— WHAT THE EXERCISE ASKS —
Scan the records for the string "Right"; copy each line where it occurs.

— DATA FOR THIS TASK —
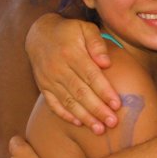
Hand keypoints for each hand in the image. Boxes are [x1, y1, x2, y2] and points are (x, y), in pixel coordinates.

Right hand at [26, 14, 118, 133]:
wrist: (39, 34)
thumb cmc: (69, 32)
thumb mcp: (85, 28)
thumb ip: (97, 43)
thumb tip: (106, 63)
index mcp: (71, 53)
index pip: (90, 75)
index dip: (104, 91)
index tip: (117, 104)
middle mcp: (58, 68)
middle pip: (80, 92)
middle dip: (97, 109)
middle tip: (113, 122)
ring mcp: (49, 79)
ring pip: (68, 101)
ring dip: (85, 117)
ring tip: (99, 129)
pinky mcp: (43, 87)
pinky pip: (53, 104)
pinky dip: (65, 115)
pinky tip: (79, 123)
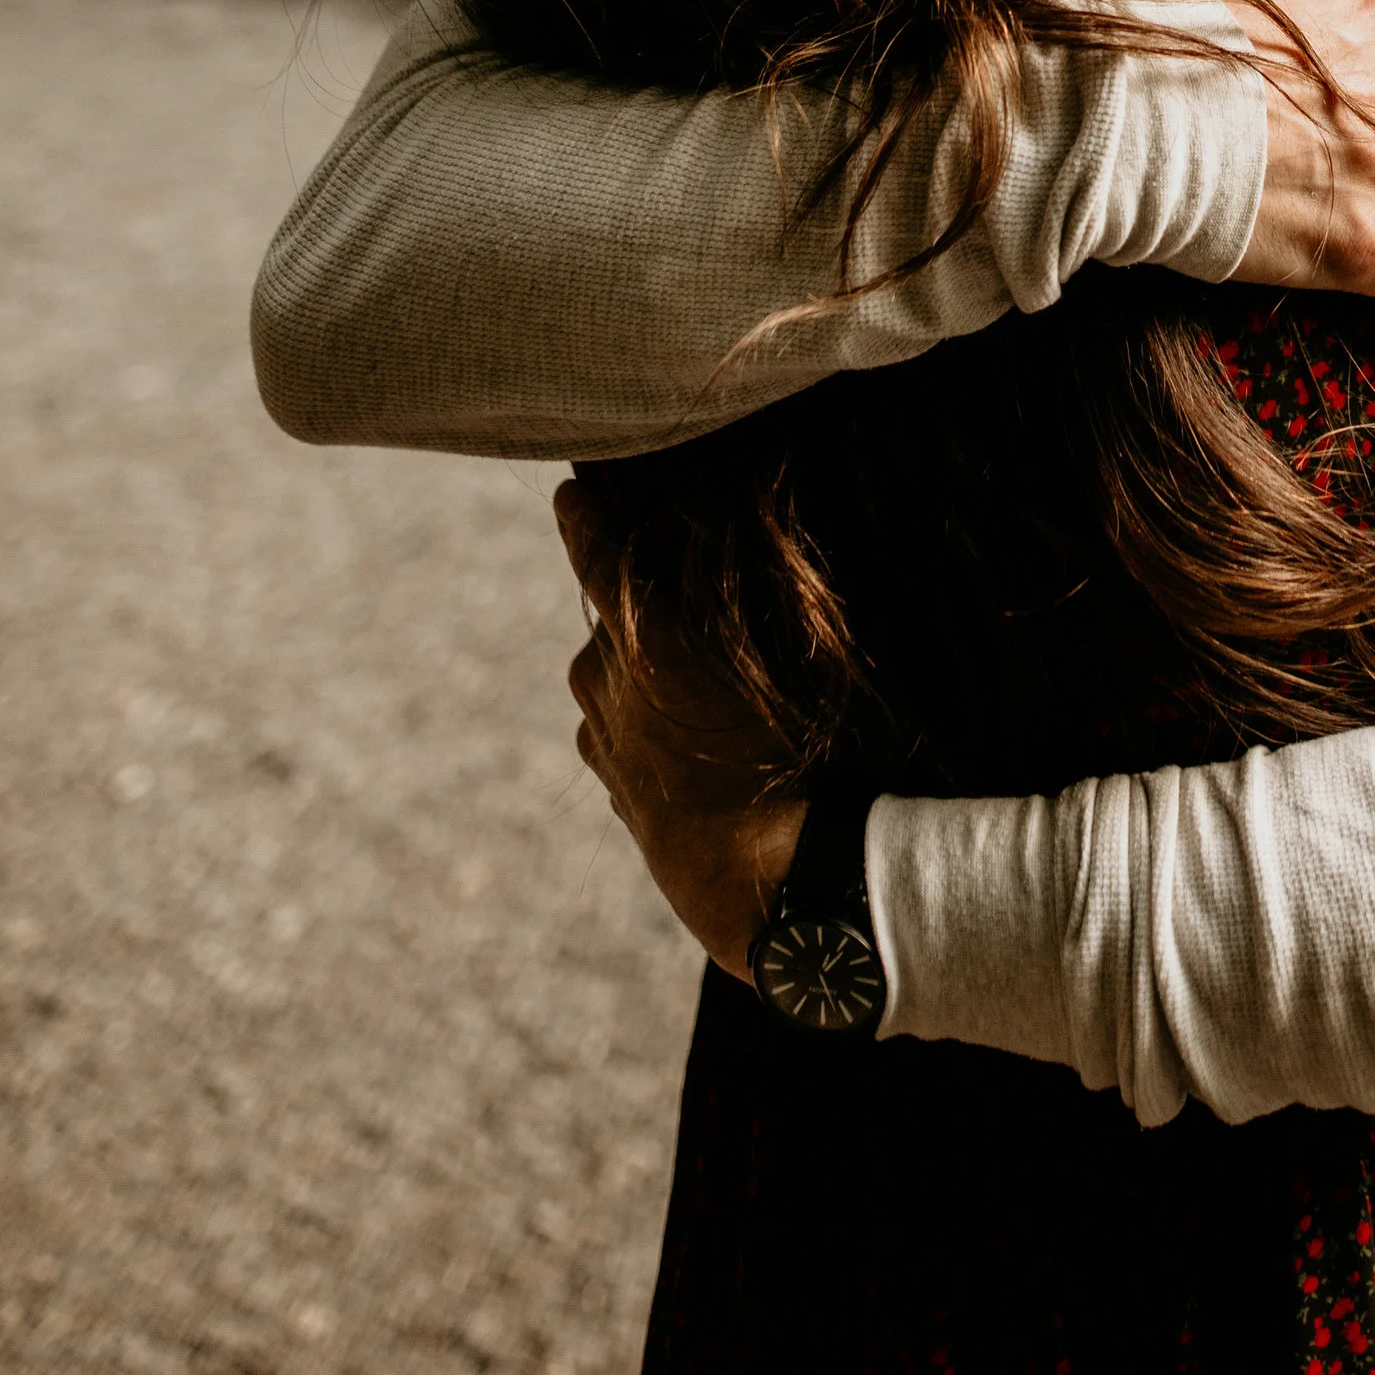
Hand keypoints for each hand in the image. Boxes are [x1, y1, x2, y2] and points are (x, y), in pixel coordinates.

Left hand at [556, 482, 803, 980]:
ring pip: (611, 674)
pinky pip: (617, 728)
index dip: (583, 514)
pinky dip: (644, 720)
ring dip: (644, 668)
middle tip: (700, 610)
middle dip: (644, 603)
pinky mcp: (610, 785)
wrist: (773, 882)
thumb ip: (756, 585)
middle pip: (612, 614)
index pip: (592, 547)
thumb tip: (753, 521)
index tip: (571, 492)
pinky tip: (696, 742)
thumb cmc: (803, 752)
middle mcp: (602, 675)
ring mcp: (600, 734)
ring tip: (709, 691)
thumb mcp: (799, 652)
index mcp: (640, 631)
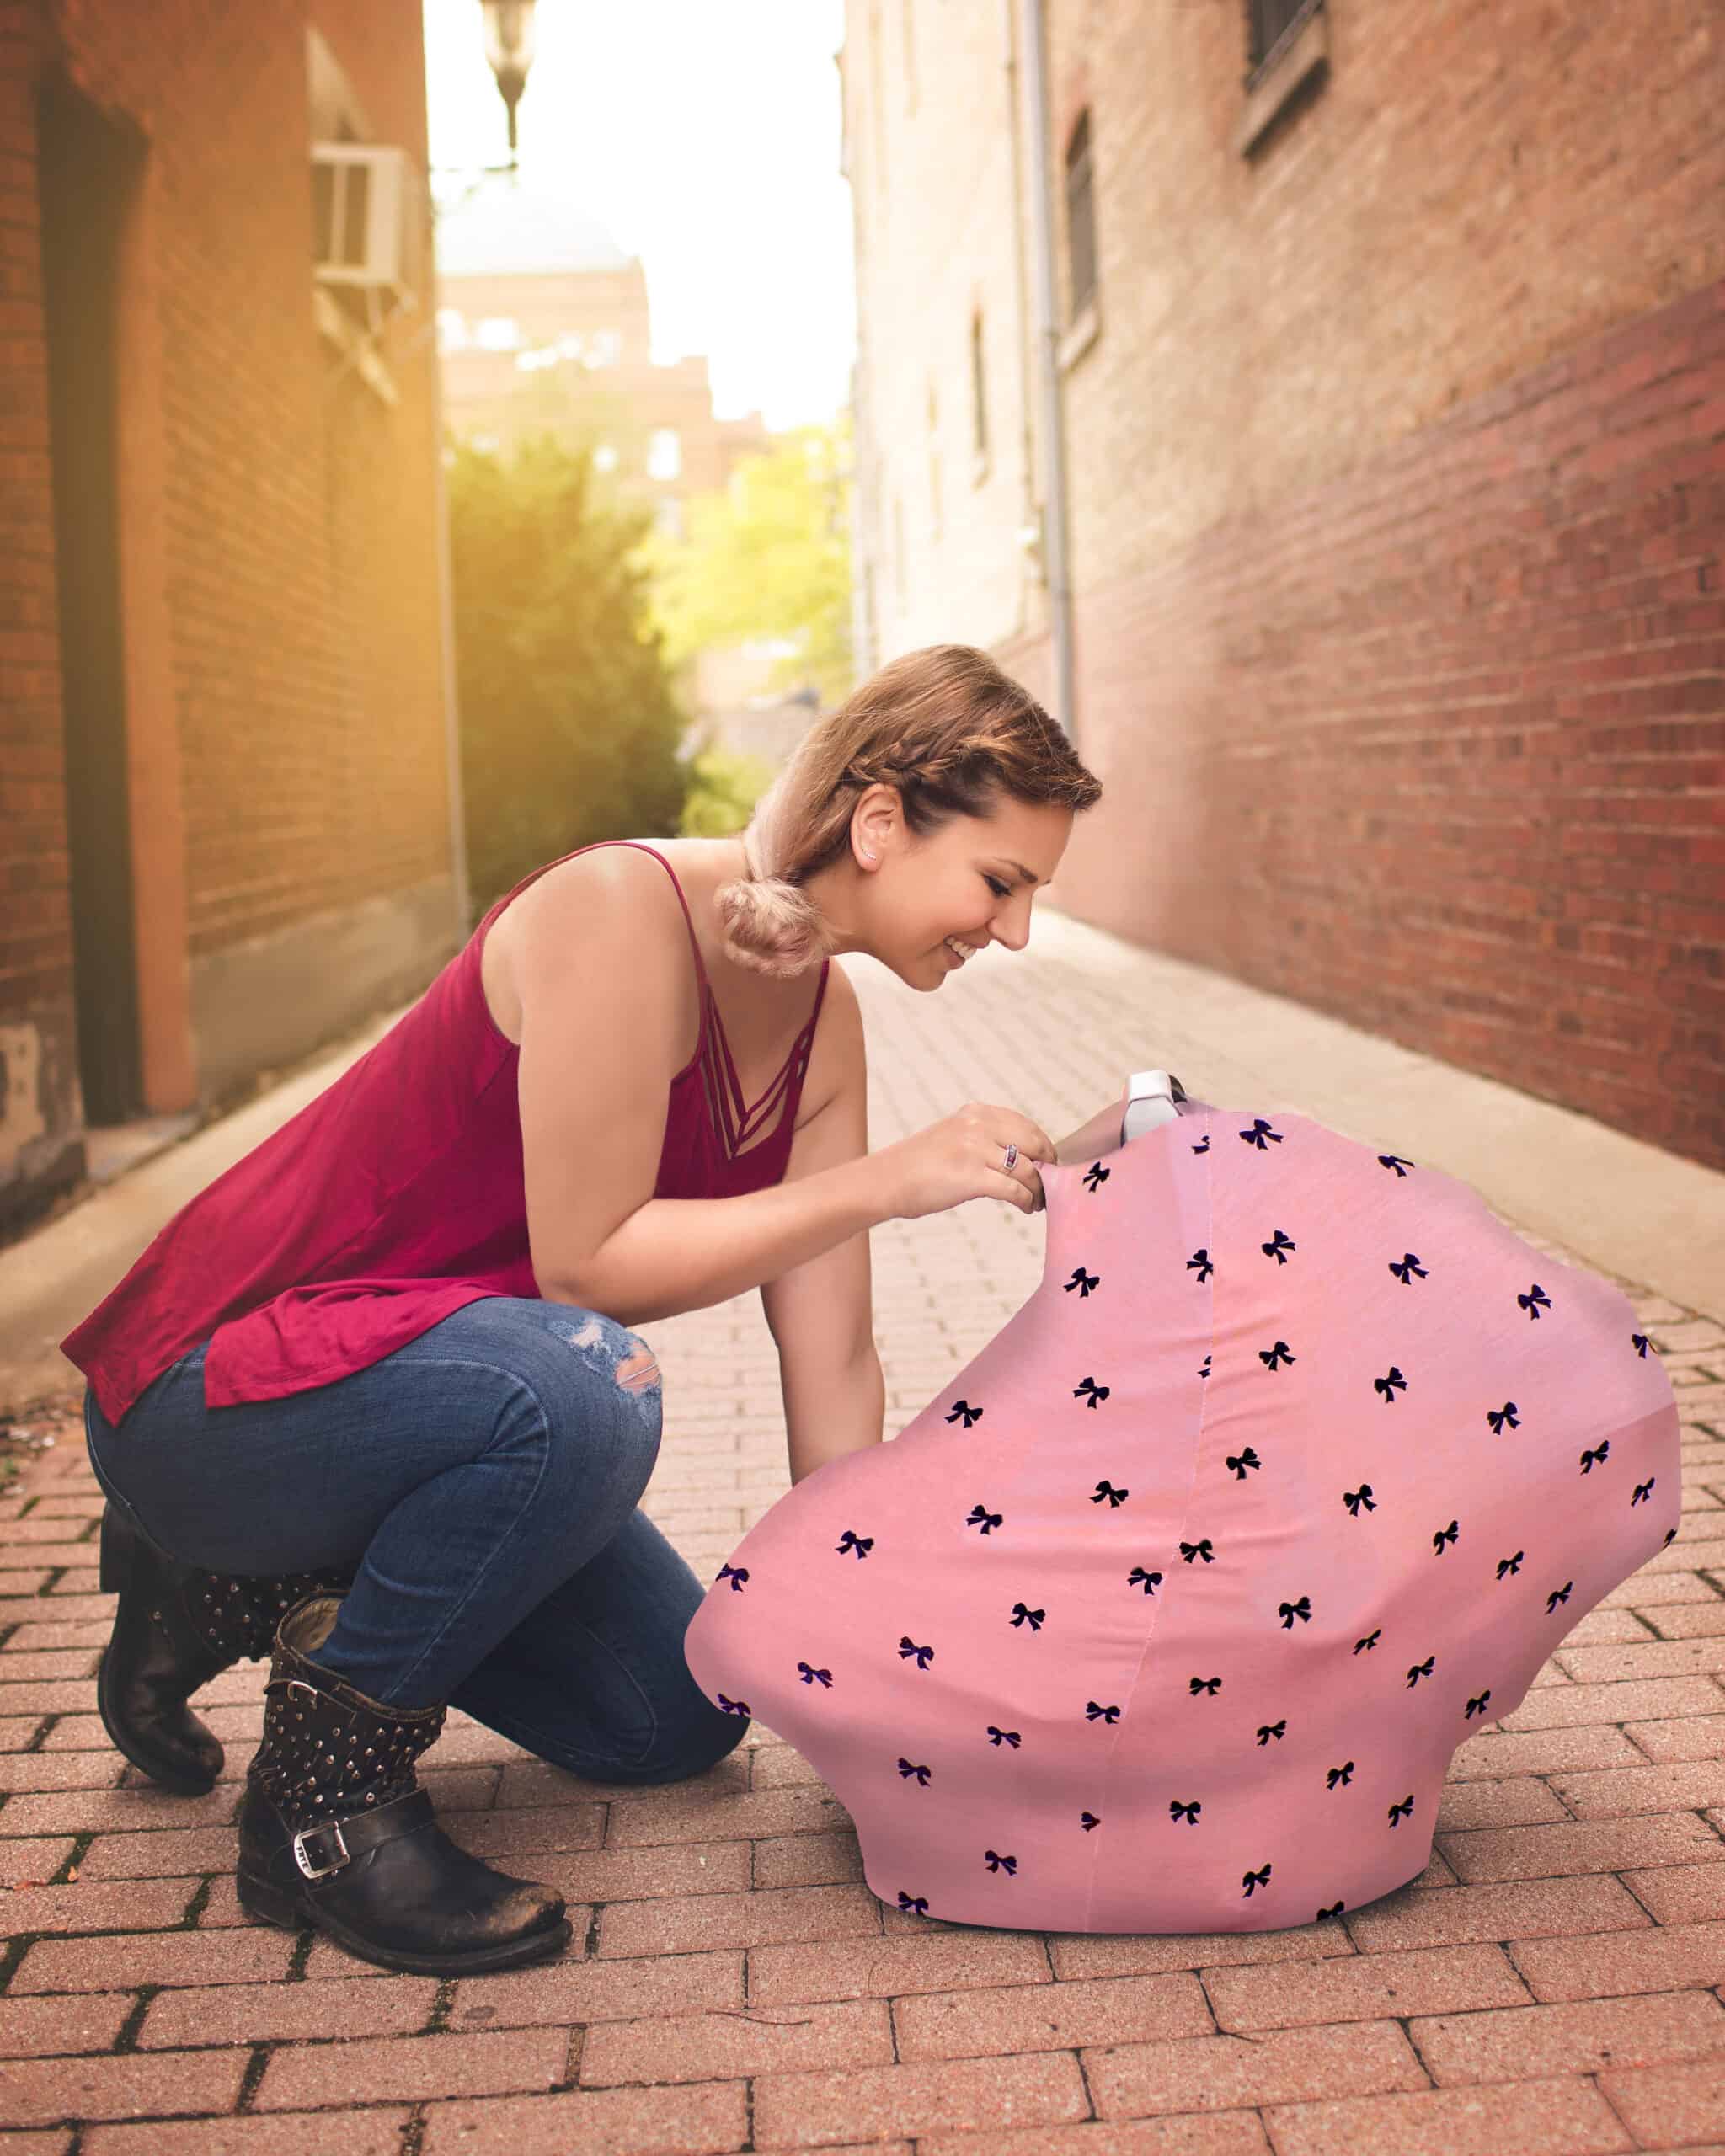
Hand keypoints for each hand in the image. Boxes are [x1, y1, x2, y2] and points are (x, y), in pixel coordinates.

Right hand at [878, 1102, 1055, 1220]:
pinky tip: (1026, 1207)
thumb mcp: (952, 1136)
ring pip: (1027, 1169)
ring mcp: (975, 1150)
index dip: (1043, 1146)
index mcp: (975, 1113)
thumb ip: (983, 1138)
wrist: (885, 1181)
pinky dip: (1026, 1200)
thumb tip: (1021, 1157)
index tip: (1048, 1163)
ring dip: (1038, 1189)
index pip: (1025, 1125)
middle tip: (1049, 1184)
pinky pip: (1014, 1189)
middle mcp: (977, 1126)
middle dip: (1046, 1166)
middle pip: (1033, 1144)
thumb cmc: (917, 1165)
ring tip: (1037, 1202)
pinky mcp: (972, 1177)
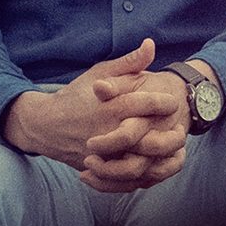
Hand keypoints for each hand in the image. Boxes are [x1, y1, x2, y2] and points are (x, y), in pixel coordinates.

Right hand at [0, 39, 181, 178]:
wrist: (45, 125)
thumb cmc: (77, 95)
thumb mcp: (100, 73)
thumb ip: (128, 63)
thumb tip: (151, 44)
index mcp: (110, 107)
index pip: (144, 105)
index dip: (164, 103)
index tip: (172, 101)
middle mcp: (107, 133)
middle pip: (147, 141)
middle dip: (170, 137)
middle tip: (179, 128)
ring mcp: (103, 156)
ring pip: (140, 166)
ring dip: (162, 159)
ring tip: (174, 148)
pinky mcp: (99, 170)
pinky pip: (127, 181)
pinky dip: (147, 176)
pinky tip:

— FINISHED TASK —
Right hand at [26, 14, 118, 133]:
Right hand at [878, 1102, 1055, 1220]:
Right hand at [0, 39, 181, 178]:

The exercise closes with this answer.